*** Opening of DATASET RECORDS ***

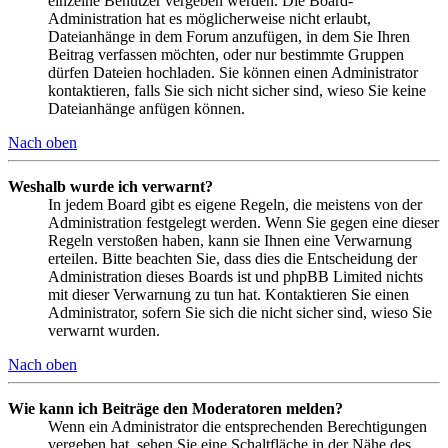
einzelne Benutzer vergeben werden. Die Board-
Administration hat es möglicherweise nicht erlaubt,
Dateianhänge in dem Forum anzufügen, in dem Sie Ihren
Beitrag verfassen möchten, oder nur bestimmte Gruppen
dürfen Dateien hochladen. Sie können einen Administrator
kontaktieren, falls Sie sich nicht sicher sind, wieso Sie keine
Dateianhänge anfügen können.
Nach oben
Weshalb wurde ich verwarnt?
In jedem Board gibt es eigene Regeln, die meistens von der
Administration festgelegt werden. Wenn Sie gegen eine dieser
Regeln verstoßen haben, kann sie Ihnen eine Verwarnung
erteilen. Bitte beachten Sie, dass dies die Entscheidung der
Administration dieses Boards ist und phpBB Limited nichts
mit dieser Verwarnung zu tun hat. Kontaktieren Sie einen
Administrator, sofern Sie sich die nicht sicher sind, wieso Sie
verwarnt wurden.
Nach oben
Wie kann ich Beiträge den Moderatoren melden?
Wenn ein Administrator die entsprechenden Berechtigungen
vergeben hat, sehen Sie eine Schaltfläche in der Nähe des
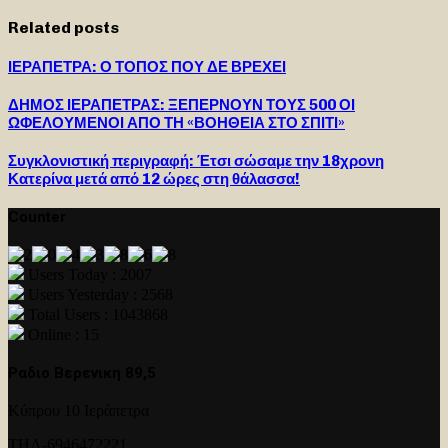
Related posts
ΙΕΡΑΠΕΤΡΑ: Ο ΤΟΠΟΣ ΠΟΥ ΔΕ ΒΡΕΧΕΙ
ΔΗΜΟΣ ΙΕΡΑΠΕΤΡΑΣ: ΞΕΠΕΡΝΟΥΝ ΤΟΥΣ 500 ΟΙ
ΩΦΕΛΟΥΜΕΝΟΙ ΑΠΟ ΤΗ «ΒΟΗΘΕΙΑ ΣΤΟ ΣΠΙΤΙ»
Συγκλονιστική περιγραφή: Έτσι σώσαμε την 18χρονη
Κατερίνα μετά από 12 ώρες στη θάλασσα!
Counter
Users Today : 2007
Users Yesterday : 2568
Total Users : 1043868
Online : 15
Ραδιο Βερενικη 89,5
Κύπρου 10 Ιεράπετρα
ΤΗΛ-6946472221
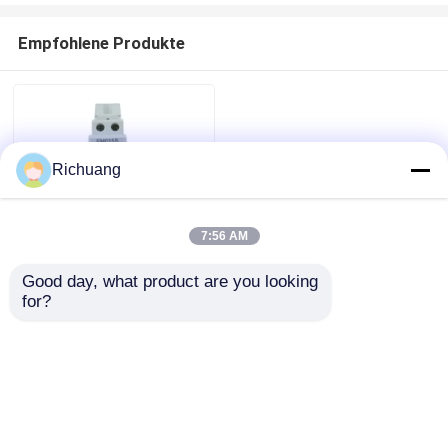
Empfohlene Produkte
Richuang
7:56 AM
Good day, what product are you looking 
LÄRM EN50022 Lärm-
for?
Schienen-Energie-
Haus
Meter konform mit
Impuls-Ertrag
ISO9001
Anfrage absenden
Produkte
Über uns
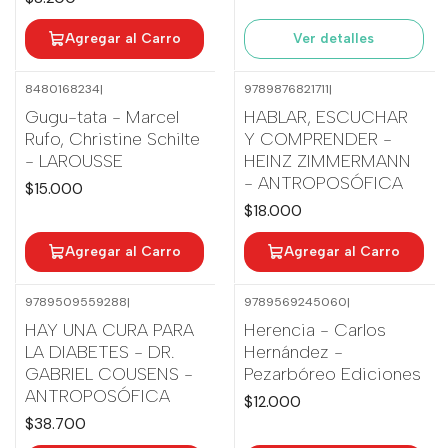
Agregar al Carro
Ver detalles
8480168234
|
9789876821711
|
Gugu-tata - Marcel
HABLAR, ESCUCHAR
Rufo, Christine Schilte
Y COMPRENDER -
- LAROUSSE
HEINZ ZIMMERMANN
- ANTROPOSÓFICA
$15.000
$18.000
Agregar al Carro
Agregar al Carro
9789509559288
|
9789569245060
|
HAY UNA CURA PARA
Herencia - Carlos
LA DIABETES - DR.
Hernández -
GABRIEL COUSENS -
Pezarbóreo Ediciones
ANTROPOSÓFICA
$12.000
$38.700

*** Close of DATASET RECORDS ***
*** Opening of DATASET RECORDS ***

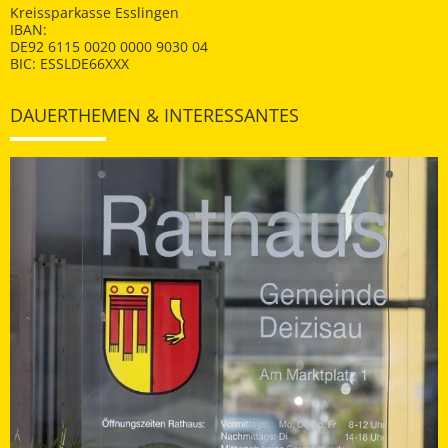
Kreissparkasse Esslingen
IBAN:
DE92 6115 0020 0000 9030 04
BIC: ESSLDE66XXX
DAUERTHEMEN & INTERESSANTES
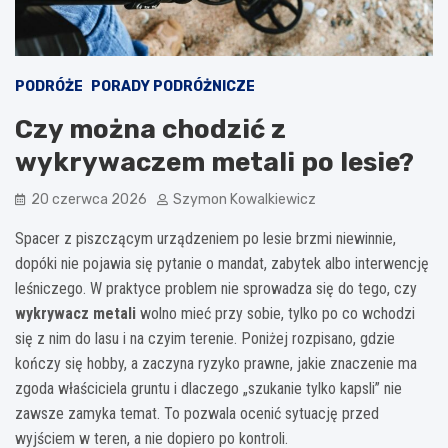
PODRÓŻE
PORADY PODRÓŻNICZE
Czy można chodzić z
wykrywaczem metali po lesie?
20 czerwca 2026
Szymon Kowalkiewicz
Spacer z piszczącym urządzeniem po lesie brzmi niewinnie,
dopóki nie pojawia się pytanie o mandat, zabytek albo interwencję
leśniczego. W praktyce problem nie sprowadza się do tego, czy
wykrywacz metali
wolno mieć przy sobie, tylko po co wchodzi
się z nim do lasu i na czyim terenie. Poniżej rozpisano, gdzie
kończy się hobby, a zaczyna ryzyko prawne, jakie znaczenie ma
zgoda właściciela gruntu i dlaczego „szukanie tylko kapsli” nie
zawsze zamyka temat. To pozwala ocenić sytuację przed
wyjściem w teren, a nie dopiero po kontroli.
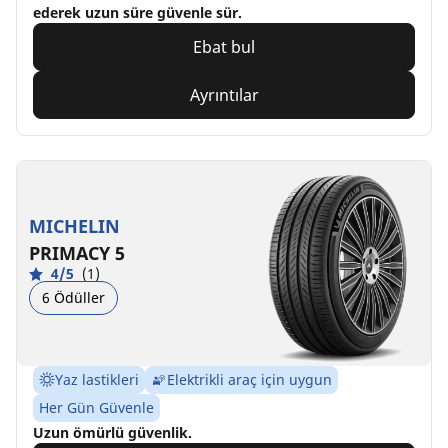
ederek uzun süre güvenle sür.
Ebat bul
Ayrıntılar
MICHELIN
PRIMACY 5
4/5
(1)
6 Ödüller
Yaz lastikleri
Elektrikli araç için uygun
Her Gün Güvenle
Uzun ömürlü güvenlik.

*** Close of DATASET RECORDS ***

▶ **THE PROBLEM**
The answer is the lines above from the one with "DAUERTHEMEN & INTERESSANTES" to the one with "Spacer z piszczącym", set down exactly, with no pictures.

▶ **REPLY TO THE TASK**
DAUERTHEMEN & INTERESSANTES
PODRÓŻE
PORADY PODRÓŻNICZE
Czy można chodzić z
wykrywaczem metali po lesie?
20 czerwca 2026
Szymon Kowalkiewicz
Spacer z piszczącym urządzeniem po lesie brzmi niewinnie,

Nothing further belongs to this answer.